Et pour les anglophones, voici une vidéo intégrale cette fois présentée par Valeri Lilov qui reprend les 3 éléments : Temps, Espace et Harmonie :

Pour conclure, Blitz s’impose comme un manga didactique, ayant la « prétention-humble » de démocratiser le jeu d’échecs. Cependant, ce dernier n’est pas tombé dans la facilité. Axé autour des concepts fascinants d’Intuition et d’Harmonie, Blitz évite l’écueil du « manga tutoriel ». Il séduira le néophyte comme le joueur chevronné. Ainsi, ne sont pas évoquées, la marche des pièces et les règles de base. Ces dernières auraient agacé les joueurs d’échecs sachant jouer. Si parmi les lecteurs, des béotiens curieux désirent aller plus loin, alors les auteurs du manga auront réussi leur pari.
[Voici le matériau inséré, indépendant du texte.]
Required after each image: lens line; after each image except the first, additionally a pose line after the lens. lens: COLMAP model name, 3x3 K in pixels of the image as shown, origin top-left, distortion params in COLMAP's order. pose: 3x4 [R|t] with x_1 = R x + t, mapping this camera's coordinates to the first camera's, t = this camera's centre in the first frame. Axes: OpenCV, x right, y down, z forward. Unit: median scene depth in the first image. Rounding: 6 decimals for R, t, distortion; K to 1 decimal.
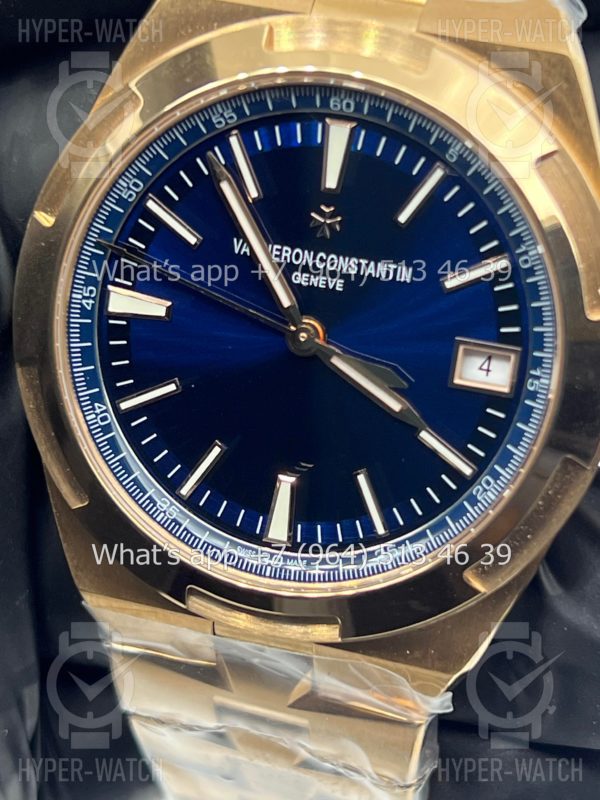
lens RADIAL K [[1872.8, 0, 298.9], [0, 1872.8, 399.8], [0, 0, 1]] dist [0.163302, 0.000000]
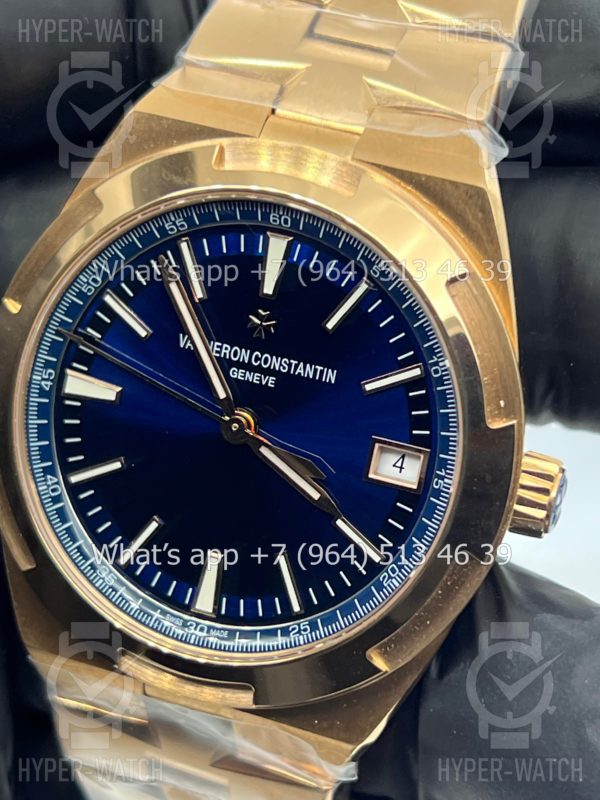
lens RADIAL K [[1872.8, 0, 300.3], [0, 1872.8, 405.1], [0, 0, 1]] dist [0.163302, 0.000000]
pose [[0.996981, 0.059558, -0.049826, 0.093667], [-0.061205, 0.997605, -0.032213, -0.013180], [0.047788, 0.035166, 0.998238, -0.095058]]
Selon son tempérament et son appétence aux jeux de l’esprit, le lecteur curieux, prendra la fuite ou s’aguerrira. A l’instar de Tom, déterminé à percer les mystères échiquéens et renverser des monarques, pour envoûter sa Dame.

17/02/2020
By PousseurdeBois AKA Jérôme Forest


Blitz Le Jeu (application)

Edit du 30/03/2020 : Shibuya Productions m’informe ce 30 mars qu’elle offre une version bêta de son jeu Blitz sur android et Iphone. J’ai testé. Le graphisme est agréable. Pour l’instant, l’application est au plus simple, pas de premove, de classement élo, de choix du temps etc. Vous déverrouillez des cartes illustrées en gagnant des parties.